Sometimes fate intervenes. I had one client, for instance, who was forced to spend several hours a week in hospital on a kidney dialysis machine and managed to persuade the nursing staff on the ward that it would be a good use of her time if I and my tape machine sat at her bedside during those long tedious hours. It did, in fact, help to focus my mind on one of the main themes of the story, the effect that her health problems had had on her chances of fulfilling her dreams.
Sometimes it is not possible for the client to provide the venue, possibly because there would be no privacy at their home or because the writing of the book is a secret they are keeping from their family. Then neutral venues need to be found, places which offer the same safe environments plus plumbing and refreshments on demand. Hotels are often the best option. Bedrooms are good if it seems appropriate or meeting rooms if they are not too sterile. Often, however, it is the lobbies, lounges and restaurants that offer the best opportunities to sit in relative comfort, ordering cakes or alcohol when required, ignored by the floating population around you, most of whom are too busy with their own lives to bother listening in to the conversations of others.
If the client belongs to a club, that can serve in the same way. The grand gentlemen’s clubs of Pall Mall make their grand members feel as safe as if they were in their own homes, surrounded by fleets of servants. Celebrities, particularly the younger ones, prefer the newer, flashier clubs, which tends to mean more interruptions as phones buzz and acquaintances come and go, kissing cheeks and exchanging snippets of news. Often in those situations there is also a minder/manager/publicity body in attendance, which is good if it makes the celebrity feel more comfortable and protected, bad if it makes them wary about baring their souls. These people are often paid to steer their clients away from saying anything that might be damaging to their image or might lead to a court case. It is almost impossible to make these guard dogs feel secure and their constant jumpiness often infects the clients, making them less willing to show their true selves, making them stick to the company line, making them talk as blandly as they would in a half hour magazine interview.

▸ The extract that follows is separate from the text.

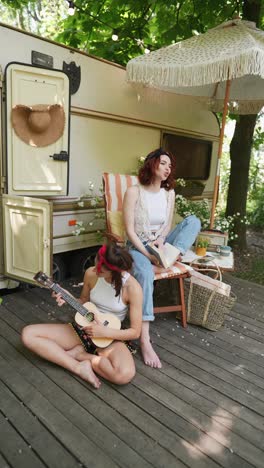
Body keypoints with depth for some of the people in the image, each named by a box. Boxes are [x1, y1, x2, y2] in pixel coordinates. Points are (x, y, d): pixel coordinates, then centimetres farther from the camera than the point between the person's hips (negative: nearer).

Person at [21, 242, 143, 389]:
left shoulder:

Modern recording devices make it far easier to hear what the storytellers are saying in loud, crowded places. Sometimes it is even clearer on the machine than it is face to face. It wasn’t always so. In the days of cassette tapes I did an interview over lunch in the roar of the Savoy Grill and could hear nothing over the background noise, either during the lunch or afterwards in my office. Luckily, there were other opportunities to ask the same questions again later because the client had drunk so much claret at the lunch he was unable to remember anything we had spoken about.